I'll omit various details here and get to the point: I wrote R code to perform this process and ran it 500,000 times (1000 times each for 500 different sets of comparisons similar to the one of interest).

Then I looked at the distribution of results, and found that 95% of the data sets produced confidence intervals for the difference scores that were greater than 2% ... and had a median CI of 5%.

In short, the CI for the difference scores was almost certainly much higher than 2%. The CI was probably around 5% and might be as high as 8%. The observed difference of 2% in the data we had was well within what we would expect from random variation. That finding supported other information we had, increasing our confidence, and I found the answer only thanks to programming.

(Bonus interview note. If you know enough to answer follow-up questions about it, then "bootstrap estimation" is a good answer for many Quant UX interview statistics and programming problems. Such questions are similar to — but simpler than — the problem I presented here. Bootstrapping almost always requires programming.)

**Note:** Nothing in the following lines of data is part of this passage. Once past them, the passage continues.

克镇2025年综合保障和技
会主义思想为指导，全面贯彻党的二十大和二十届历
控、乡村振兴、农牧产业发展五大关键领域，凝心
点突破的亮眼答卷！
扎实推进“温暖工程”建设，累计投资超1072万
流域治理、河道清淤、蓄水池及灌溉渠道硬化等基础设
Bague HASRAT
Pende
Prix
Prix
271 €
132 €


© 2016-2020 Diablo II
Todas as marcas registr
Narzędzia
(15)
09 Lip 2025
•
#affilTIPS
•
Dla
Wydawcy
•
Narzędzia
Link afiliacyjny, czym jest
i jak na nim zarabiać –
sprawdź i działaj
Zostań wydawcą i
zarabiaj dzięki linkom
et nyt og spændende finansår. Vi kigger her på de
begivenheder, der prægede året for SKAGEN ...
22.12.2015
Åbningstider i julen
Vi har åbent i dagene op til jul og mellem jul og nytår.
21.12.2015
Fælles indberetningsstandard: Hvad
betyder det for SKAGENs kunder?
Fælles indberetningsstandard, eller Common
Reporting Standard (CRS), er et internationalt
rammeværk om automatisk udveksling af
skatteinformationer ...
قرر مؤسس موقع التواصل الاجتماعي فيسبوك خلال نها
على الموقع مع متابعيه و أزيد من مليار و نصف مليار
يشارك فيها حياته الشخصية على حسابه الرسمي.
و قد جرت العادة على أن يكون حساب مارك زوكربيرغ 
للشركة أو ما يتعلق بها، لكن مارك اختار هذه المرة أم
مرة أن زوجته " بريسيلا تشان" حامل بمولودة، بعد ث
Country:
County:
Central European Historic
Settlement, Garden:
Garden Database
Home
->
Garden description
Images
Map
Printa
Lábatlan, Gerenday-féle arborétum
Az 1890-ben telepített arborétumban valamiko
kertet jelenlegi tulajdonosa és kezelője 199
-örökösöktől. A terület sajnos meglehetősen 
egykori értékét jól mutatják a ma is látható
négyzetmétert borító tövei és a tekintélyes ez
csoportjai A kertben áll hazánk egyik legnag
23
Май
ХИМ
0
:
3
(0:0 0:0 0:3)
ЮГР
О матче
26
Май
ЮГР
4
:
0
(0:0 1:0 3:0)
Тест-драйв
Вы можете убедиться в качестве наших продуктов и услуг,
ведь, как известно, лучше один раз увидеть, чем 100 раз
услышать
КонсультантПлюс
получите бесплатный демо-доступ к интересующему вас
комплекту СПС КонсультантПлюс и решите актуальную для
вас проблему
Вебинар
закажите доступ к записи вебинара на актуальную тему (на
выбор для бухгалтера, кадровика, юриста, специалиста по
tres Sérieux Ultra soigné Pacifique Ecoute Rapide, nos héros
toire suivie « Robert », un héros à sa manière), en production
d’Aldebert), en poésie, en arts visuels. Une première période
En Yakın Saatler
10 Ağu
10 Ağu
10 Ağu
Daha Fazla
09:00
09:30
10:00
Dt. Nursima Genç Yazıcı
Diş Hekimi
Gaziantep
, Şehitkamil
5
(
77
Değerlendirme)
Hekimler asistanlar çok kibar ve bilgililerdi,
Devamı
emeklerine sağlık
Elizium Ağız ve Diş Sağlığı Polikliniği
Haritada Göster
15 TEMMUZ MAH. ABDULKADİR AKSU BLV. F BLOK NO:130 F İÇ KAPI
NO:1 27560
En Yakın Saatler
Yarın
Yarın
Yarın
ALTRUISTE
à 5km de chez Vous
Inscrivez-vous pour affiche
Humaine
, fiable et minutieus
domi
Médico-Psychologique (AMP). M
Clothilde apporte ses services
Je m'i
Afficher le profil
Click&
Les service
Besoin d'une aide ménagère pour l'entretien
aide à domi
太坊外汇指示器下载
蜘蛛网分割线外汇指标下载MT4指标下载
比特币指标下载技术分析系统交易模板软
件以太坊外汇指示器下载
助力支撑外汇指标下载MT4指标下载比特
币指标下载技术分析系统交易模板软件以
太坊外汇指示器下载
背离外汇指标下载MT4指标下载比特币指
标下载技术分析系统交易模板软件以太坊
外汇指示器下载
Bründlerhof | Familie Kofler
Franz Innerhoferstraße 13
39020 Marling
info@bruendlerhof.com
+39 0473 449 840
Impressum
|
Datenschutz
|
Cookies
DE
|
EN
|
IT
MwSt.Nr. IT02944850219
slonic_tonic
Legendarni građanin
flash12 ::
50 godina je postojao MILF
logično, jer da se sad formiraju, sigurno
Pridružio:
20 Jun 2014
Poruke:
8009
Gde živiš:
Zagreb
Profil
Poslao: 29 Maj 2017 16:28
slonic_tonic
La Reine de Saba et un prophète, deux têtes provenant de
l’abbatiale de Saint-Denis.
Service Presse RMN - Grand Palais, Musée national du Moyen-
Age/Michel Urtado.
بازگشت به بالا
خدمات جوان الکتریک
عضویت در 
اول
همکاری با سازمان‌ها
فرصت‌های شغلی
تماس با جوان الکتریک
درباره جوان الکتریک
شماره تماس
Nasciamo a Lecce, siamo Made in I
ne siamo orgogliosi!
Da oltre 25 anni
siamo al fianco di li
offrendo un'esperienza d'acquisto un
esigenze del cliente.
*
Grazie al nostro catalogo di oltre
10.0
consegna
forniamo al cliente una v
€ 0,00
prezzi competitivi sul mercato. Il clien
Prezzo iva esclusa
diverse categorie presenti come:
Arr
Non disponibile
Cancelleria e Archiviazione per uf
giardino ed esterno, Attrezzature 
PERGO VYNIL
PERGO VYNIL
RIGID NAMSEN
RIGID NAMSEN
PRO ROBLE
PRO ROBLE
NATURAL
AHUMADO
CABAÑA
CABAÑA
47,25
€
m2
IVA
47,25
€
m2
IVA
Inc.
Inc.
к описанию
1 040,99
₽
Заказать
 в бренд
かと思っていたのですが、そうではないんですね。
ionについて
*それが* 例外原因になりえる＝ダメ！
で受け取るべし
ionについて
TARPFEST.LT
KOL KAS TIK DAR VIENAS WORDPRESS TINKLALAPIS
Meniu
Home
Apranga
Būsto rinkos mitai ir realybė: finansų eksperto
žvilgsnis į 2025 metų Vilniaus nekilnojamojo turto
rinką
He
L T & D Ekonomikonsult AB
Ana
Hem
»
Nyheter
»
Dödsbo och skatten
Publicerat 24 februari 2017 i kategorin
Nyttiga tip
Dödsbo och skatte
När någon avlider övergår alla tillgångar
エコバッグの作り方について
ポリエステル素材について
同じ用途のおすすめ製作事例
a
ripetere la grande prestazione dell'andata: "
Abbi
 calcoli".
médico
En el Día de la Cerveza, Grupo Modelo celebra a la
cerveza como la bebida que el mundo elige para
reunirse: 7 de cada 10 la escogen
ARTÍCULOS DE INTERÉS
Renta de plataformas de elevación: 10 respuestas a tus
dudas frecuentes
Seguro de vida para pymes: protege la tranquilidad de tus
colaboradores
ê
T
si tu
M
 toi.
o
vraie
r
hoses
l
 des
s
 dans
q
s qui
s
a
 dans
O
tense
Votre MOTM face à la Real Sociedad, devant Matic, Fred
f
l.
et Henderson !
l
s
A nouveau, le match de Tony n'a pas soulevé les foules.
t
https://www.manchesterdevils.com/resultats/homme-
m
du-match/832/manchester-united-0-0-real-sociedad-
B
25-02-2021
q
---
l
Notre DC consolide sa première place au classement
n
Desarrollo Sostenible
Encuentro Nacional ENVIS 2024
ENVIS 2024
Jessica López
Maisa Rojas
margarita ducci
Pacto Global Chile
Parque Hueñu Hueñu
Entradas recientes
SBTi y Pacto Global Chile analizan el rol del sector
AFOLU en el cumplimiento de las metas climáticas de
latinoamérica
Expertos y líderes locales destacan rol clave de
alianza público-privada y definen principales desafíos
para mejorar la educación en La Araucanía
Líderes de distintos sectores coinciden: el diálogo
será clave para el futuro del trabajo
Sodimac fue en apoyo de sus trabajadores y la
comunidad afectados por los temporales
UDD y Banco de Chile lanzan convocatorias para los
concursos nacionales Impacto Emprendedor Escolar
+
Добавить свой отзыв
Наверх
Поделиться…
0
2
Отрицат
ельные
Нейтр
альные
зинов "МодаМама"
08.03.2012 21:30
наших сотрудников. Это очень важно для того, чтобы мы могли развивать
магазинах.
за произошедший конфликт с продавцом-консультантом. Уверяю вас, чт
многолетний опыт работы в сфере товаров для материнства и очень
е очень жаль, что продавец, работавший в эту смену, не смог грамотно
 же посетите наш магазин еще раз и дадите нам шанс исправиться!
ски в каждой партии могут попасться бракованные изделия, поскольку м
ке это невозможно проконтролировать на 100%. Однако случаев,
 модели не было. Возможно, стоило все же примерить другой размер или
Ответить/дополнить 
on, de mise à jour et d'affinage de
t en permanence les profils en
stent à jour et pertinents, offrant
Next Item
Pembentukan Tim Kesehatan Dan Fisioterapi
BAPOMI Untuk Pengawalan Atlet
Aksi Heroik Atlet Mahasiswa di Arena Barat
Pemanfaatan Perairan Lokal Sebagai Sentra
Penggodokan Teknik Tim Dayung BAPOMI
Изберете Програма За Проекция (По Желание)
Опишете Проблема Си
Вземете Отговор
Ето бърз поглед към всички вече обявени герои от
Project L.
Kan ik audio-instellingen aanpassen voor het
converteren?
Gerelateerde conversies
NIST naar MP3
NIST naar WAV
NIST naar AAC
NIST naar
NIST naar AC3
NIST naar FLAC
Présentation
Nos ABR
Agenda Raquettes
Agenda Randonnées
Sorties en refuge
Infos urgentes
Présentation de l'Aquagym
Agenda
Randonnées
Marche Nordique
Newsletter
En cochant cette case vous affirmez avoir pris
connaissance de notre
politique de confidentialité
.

Answer 3: Some things are worth doing just because they're worth doing

If you don't enjoy programming, that's no problem! Most people don't program, and I imagine that most people who try programming give it up (same as calculus or reading classic novels).

However, some of us enjoy programming and it adds value to problems like the one above. To be honest, I enjoy it! I was delighted to get the reasonable answer above — and I got the answer by writing R code faster than I was able to complete the back-and-forth in an email thread with the provider about the same problem.

To be sure, I'd rather have the original data. Real data gives a more confident answer than an answer from informed simulation. But even if I had the data, I would still need to code a bootstrapping routine to get the answer here for a difference CI (I would not need the simulation aspect). If I get the data later, I'll see how it compares to the simulation answer. In the past, I've found such answers to be in good or adequate agreement. In this case, we needed an answer quickly to compare with other information and it was great to have this option on the table!

Answer 4: There are More Examples

In the Quant UX book, and also in the R book and the Python book, there are many more examples where we use R or Python code to solve Quant UX problems. We share all of the code online, as well as example data sets and practice problems.

If you find the problems, approaches, and solutions valuable, that is a good reason to program. I hope our work will help you to accelerate that.

Convinced? Building Programming Skills

The best and perhaps only answer is to practice. The more you code, the better you'll get. But to get you started and accelerate your learning in programming, I can suggest:

  1. OK, I hate to say it, but the R book and Python book. Each of them teaches programming alongside real-world projects for data analysis, and they are intended to be starting points. Most importantly: bring your own data sets and apply the skills to problems you care about as you go.

  2. For a second book on R programming: Norm Matloff's The Art of R Programming. It goes into things you'll want to know beyond the basics, and teaches a surprising amount of general computer science and CS intuition along the way.

  3. The Quant UX book doesn't teach programming but it does outline what you need to know, answering "how much programming?" It includes a few example interview questions, plus three chapters with code for applied quant UX projects that supplement the R and Python books.

As for whether to learn R or Python, it depends.

If you're an engineer, I suggest Python; if a social scientist, I suggest R. Otherwise, go for the language with the most people around you who can answer questions. Beyond that, if you want to focus on data and statistics, choose R; if you want to focus on programming or applications, choose Python.

Either way, once you are fluent in one language, learning others is usually easy.

Best wishes and thank you for reading!